→ **TRECHO**:
Atual secretário da Educação do Estado de São Paulo, José Renato Nalini deixou o Poder Judiciário há dois anos, quando se aposentou do cargo de desembargador do Tribunal de Justiça do Estado de São Paulo (TJ-SP), onde atuou como presidente da Corte (2014 a 2015) e Corregedor Geral da Justiça (2012 a 2013), para assumir a Secretaria da Educação, a convite do governador Geraldo Alckmin.
Desde 2016, o magistrado vem se dedicando às questões do Poder Executivo, o qual define como indiscutivelmente mais difícil de atuar, pelo enfrentamento de situações críticas e pela insuficiência de recursos.
Em entrevista exclusiva para a Cartórios com Você, o secretário fala sobre o desafio de atuar na administração da Secretaria da Educação, e, com a experiência vivida em dois dos Poderes da República – Judiciário e Executivo – destaca como a atividade extrajudicial poderia colaborar ainda mais com a prestação de serviço à população e desburocratização do Estado brasileiro.
CcV – Cartórios e Secretaria da Educação lançaram o projeto “Adote uma Escola”. Qual a importância desta iniciativa?

→ **ORIENTAÇÃO 1**: Por favor, repita fielmente a passagem do trecho que vai de "Desde 2016, o" a "do Estado brasileiro.".
→ **ORIENTAÇÃO 2**:
Responda com base no trecho:
(a) Em que período José Renato Nalini foi presidente do TJ-SP?
(b) A convite de quem ele assumiu a Secretaria da Educação?
(c) Que projeto os cartórios e a Secretaria da Educação lançaram?
Baseie-se somente no trecho para responder.

→ **DADOS**:
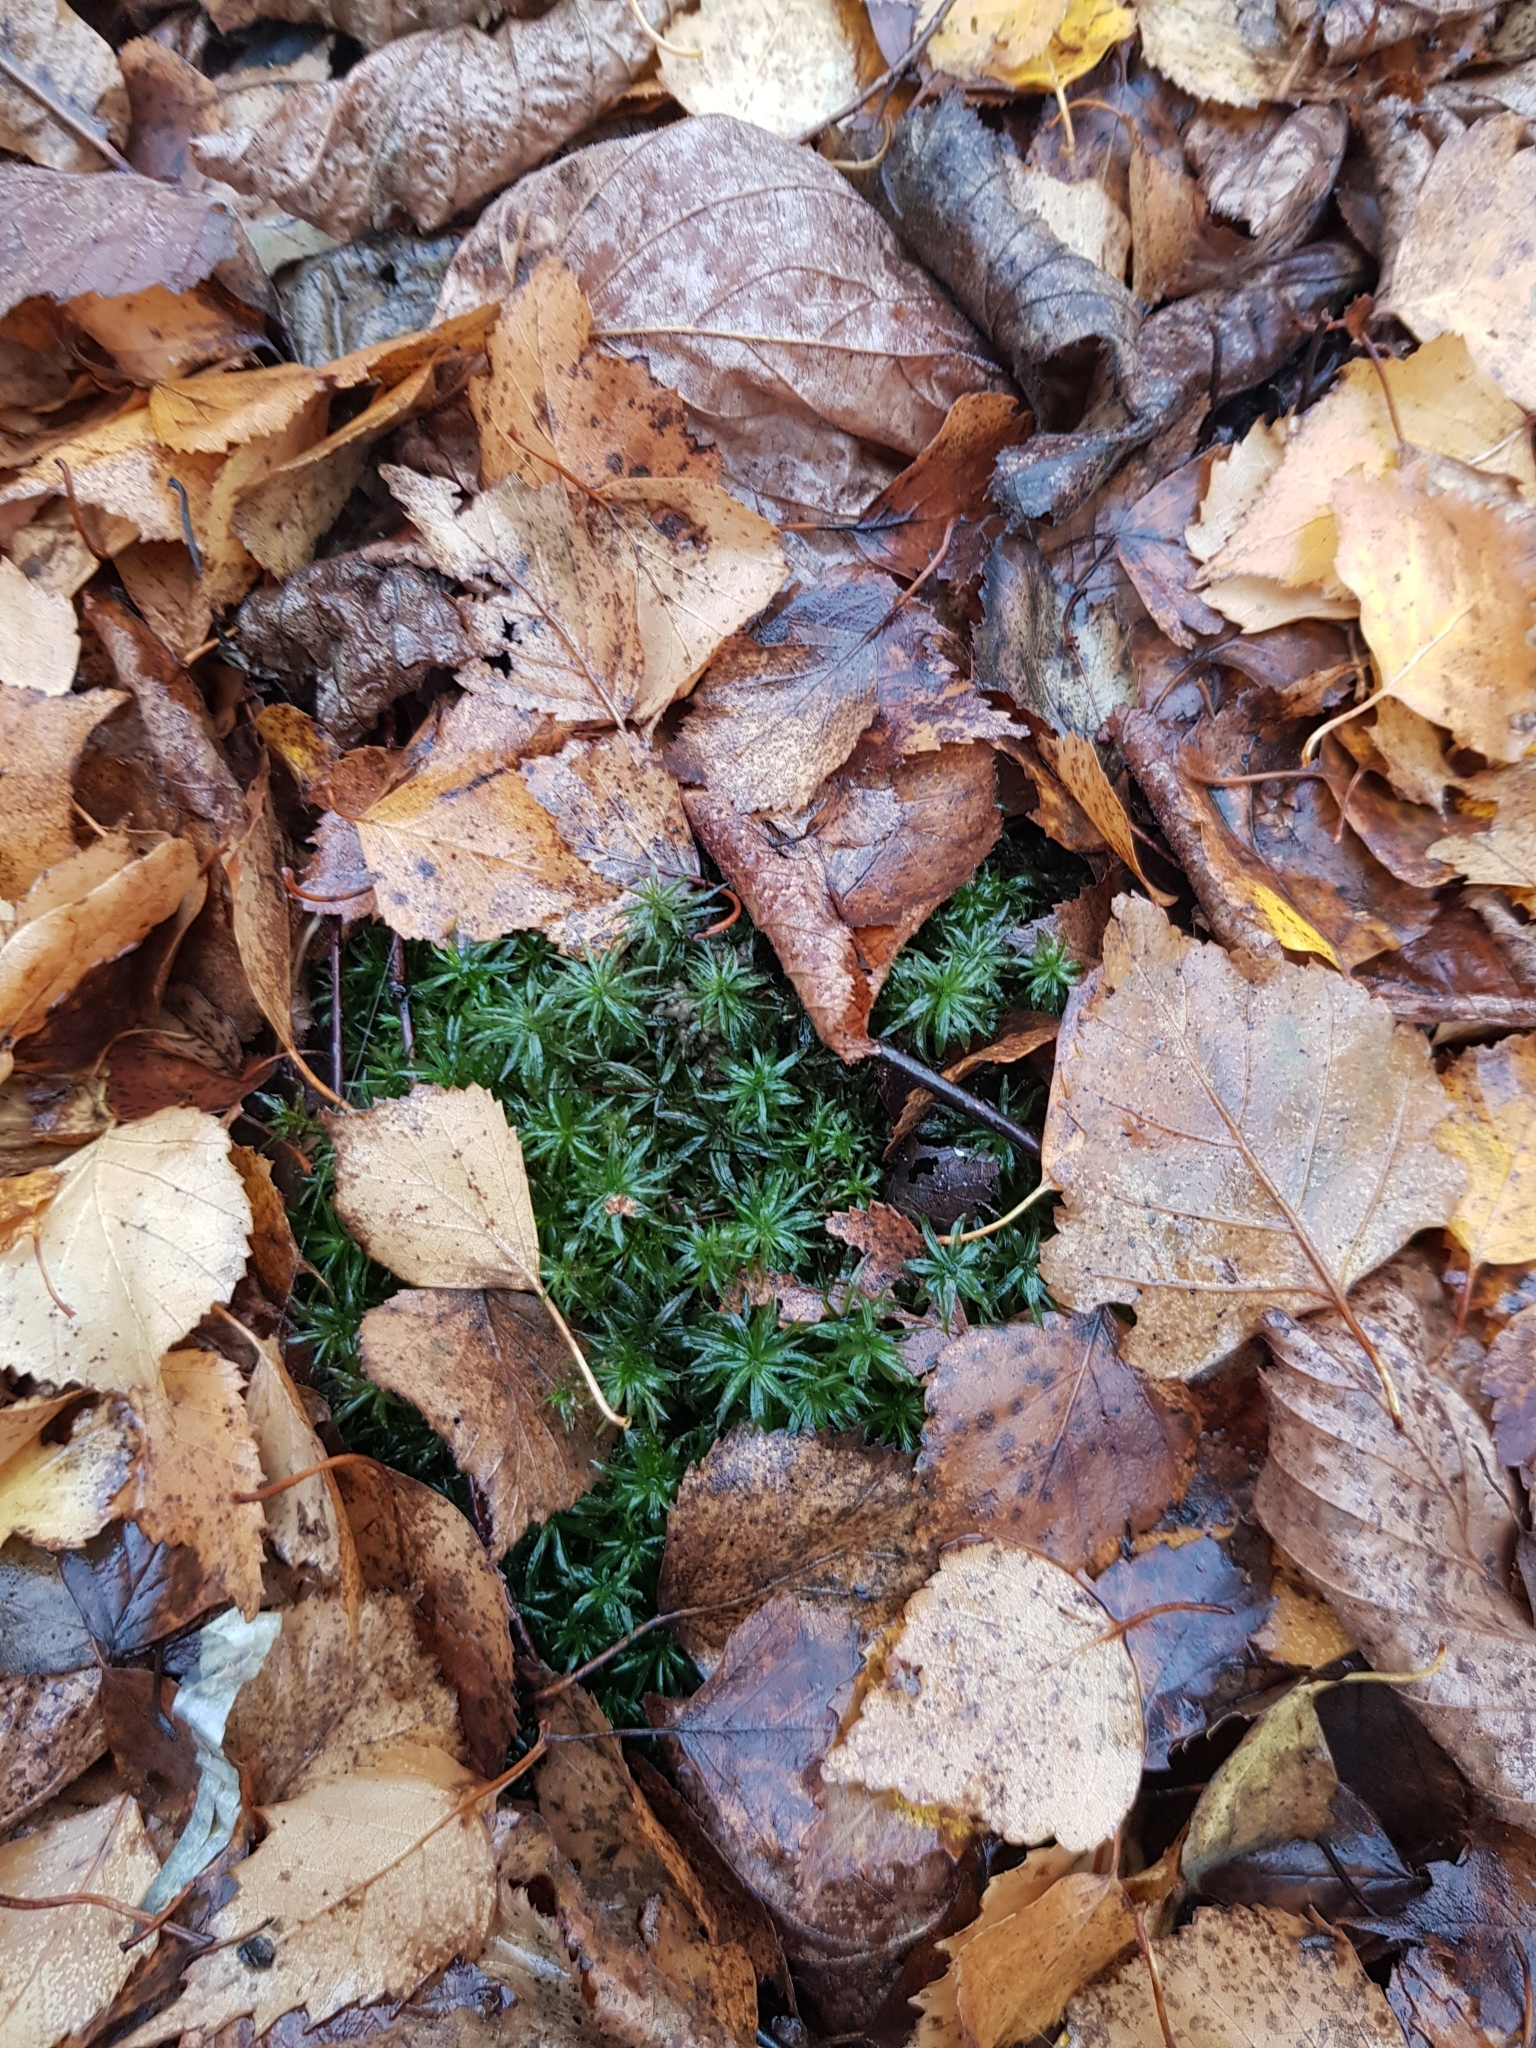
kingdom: Plantae
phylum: Bryophyta
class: Polytrichopsida
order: Polytrichales
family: Polytrichaceae
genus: Atrichum
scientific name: Atrichum undulatum
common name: Common smoothcap
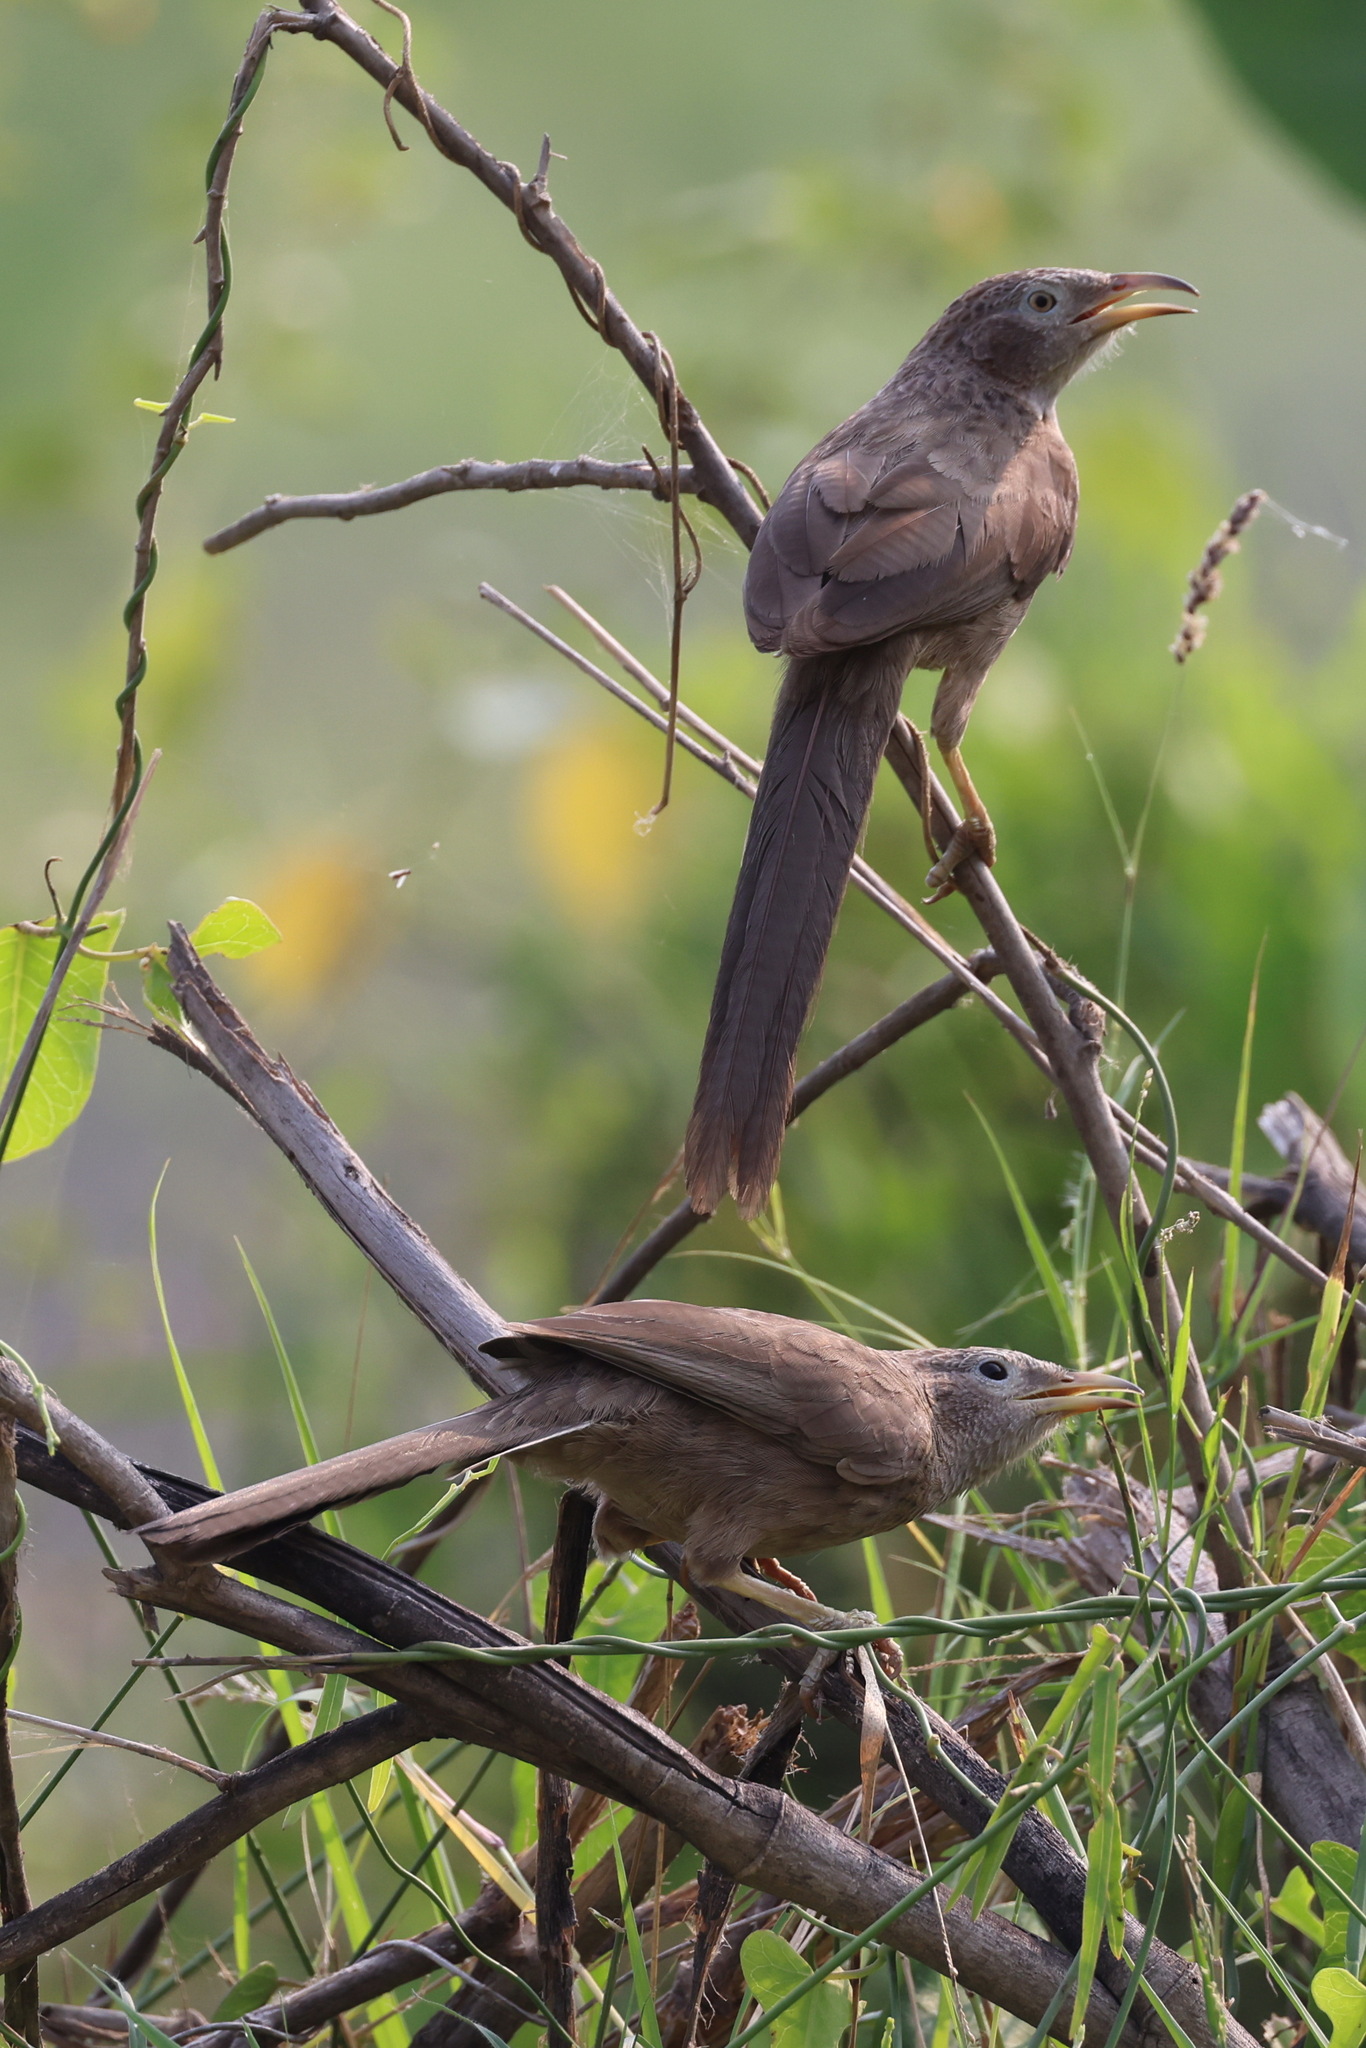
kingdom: Animalia
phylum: Chordata
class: Aves
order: Passeriformes
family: Leiothrichidae
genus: Turdoides
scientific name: Turdoides squamiceps
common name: Arabian babbler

→ **RESOLUÇÃO 1**:
Desde 2016, o magistrado vem se dedicando às questões do Poder Executivo, o qual define como indiscutivelmente mais difícil de atuar, pelo enfrentamento de situações críticas e pela insuficiência de recursos.
Em entrevista exclusiva para a Cartórios com Você, o secretário fala sobre o desafio de atuar na administração da Secretaria da Educação, e, com a experiência vivida em dois dos Poderes da República – Judiciário e Executivo – destaca como a atividade extrajudicial poderia colaborar ainda mais com a prestação de serviço à população e desburocratização do Estado brasileiro.

→ **RESOLUÇÃO 2**:
(a) De 2014 a 2015.
(b) Do governador Geraldo Alckmin.
(c) O projeto “Adote uma Escola”.